### Available records
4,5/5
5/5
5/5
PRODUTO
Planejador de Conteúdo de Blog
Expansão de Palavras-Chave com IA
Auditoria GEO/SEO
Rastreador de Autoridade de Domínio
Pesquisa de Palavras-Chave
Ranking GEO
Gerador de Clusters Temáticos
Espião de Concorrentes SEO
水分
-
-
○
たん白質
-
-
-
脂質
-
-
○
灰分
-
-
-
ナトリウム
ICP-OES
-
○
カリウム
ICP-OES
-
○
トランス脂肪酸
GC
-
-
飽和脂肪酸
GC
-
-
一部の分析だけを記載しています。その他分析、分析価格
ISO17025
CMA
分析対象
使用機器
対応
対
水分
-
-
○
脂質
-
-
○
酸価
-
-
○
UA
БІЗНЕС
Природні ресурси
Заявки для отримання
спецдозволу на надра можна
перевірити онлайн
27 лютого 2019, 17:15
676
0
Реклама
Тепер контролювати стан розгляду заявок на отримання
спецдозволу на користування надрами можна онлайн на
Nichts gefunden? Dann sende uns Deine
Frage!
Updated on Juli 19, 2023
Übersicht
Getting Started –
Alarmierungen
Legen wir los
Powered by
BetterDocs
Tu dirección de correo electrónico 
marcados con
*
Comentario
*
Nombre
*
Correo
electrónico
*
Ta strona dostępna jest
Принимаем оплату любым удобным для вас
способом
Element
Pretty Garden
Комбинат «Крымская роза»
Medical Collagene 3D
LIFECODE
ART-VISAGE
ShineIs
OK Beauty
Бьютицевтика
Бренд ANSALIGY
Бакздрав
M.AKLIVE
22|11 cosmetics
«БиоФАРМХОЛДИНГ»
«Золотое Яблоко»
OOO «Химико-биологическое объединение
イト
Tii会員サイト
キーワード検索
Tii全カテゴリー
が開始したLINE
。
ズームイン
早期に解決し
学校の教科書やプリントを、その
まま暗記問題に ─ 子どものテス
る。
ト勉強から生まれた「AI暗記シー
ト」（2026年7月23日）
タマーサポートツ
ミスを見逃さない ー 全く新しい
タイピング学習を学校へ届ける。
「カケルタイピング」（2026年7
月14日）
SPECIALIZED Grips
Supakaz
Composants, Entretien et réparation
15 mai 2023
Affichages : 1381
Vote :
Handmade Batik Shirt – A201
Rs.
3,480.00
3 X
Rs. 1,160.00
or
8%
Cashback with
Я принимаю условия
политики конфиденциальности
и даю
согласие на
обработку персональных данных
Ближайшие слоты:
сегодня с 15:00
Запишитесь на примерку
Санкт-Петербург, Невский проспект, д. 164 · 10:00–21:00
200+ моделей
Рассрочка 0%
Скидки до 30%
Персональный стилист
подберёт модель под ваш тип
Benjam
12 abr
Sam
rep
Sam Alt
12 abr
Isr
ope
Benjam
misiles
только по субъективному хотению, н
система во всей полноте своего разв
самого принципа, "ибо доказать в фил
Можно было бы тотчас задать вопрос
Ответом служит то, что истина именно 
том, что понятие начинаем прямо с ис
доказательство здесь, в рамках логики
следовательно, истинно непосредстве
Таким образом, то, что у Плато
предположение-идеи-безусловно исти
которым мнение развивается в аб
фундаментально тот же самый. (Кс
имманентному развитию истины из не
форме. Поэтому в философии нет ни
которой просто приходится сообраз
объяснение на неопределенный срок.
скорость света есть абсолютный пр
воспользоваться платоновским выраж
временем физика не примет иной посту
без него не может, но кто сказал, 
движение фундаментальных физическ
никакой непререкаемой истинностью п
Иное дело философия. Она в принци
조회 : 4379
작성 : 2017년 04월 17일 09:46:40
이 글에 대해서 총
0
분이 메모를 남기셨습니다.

### Problem requirements
Give every line of text in the material above as a JSON list of strings, one string per line, with blank lines left out.

### Result of this task
[
  "4,5/5",
  "5/5",
  "5/5",
  "PRODUTO",
  "Planejador de Conteúdo de Blog",
  "Expansão de Palavras-Chave com IA",
  "Auditoria GEO/SEO",
  "Rastreador de Autoridade de Domínio",
  "Pesquisa de Palavras-Chave",
  "Ranking GEO",
  "Gerador de Clusters Temáticos",
  "Espião de Concorrentes SEO",
  "水分",
  "-",
  "-",
  "○",
  "たん白質",
  "-",
  "-",
  "-",
  "脂質",
  "-",
  "-",
  "○",
  "灰分",
  "-",
  "-",
  "-",
  "ナトリウム",
  "ICP-OES",
  "-",
  "○",
  "カリウム",
  "ICP-OES",
  "-",
  "○",
  "トランス脂肪酸",
  "GC",
  "-",
  "-",
  "飽和脂肪酸",
  "GC",
  "-",
  "-",
  "一部の分析だけを記載しています。その他分析、分析価格",
  "ISO17025",
  "CMA",
  "分析対象",
  "使用機器",
  "対応",
  "対",
  "水分",
  "-",
  "-",
  "○",
  "脂質",
  "-",
  "-",
  "○",
  "酸価",
  "-",
  "-",
  "○",
  "UA",
  "БІЗНЕС",
  "Природні ресурси",
  "Заявки для отримання",
  "спецдозволу на надра можна",
  "перевірити онлайн",
  "27 лютого 2019, 17:15",
  "676",
  "0",
  "Реклама",
  "Тепер контролювати стан розгляду заявок на отримання",
  "спецдозволу на користування надрами можна онлайн на",
  "Nichts gefunden? Dann sende uns Deine",
  "Frage!",
  "Updated on Juli 19, 2023",
  "Übersicht",
  "Getting Started –",
  "Alarmierungen",
  "Legen wir los",
  "Powered by",
  "BetterDocs",
  "Tu dirección de correo electrónico ",
  "marcados con",
  "*",
  "Comentario",
  "*",
  "Nombre",
  "*",
  "Correo",
  "electrónico",
  "*",
  "Ta strona dostępna jest",
  "Принимаем оплату любым удобным для вас",
  "способом",
  "Element",
  "Pretty Garden",
  "Комбинат «Крымская роза»",
  "Medical Collagene 3D",
  "LIFECODE",
  "ART-VISAGE",
  "ShineIs",
  "OK Beauty",
  "Бьютицевтика",
  "Бренд ANSALIGY",
  "Бакздрав",
  "M.AKLIVE",
  "22|11 cosmetics",
  "«БиоФАРМХОЛДИНГ»",
  "«Золотое Яблоко»",
  "OOO «Химико-биологическое объединение",
  "イト",
  "Tii会員サイト",
  "キーワード検索",
  "Tii全カテゴリー",
  "が開始したLINE",
  "。",
  "ズームイン",
  "早期に解決し",
  "学校の教科書やプリントを、その",
  "まま暗記問題に ─ 子どものテス",
  "る。",
  "ト勉強から生まれた「AI暗記シー",
  "ト」（2026年7月23日）",
  "タマーサポートツ",
  "ミスを見逃さない ー 全く新しい",
  "タイピング学習を学校へ届ける。",
  "「カケルタイピング」（2026年7",
  "月14日）",
  "SPECIALIZED Grips",
  "Supakaz",
  "Composants, Entretien et réparation",
  "15 mai 2023",
  "Affichages : 1381",
  "Vote :",
  "Handmade Batik Shirt – A201",
  "Rs.",
  "3,480.00",
  "3 X",
  "Rs. 1,160.00",
  "or",
  "8%",
  "Cashback with",
  "Я принимаю условия",
  "политики конфиденциальности",
  "и даю",
  "согласие на",
  "обработку персональных данных",
  "Ближайшие слоты:",
  "сегодня с 15:00",
  "Запишитесь на примерку",
  "Санкт-Петербург, Невский проспект, д. 164 · 10:00–21:00",
  "200+ моделей",
  "Рассрочка 0%",
  "Скидки до 30%",
  "Персональный стилист",
  "подберёт модель под ваш тип",
  "Benjam",
  "12 abr",
  "Sam",
  "rep",
  "Sam Alt",
  "12 abr",
  "Isr",
  "ope",
  "Benjam",
  "misiles",
  "только по субъективному хотению, н",
  "система во всей полноте своего разв",
  "самого принципа, \"ибо доказать в фил",
  "Можно было бы тотчас задать вопрос",
  "Ответом служит то, что истина именно ",
  "том, что понятие начинаем прямо с ис",
  "доказательство здесь, в рамках логики",
  "следовательно, истинно непосредстве",
  "Таким образом, то, что у Плато",
  "предположение-идеи-безусловно исти",
  "которым мнение развивается в аб",
  "фундаментально тот же самый. (Кс",
  "имманентному развитию истины из не",
  "форме. Поэтому в философии нет ни",
  "которой просто приходится сообраз",
  "объяснение на неопределенный срок.",
  "скорость света есть абсолютный пр",
  "воспользоваться платоновским выраж",
  "временем физика не примет иной посту",
  "без него не может, но кто сказал, ",
  "движение фундаментальных физическ",
  "никакой непререкаемой истинностью п",
  "Иное дело философия. Она в принци",
  "조회 : 4379",
  "작성 : 2017년 04월 17일 09:46:40",
  "이 글에 대해서 총",
  "0",
  "분이 메모를 남기셨습니다."
]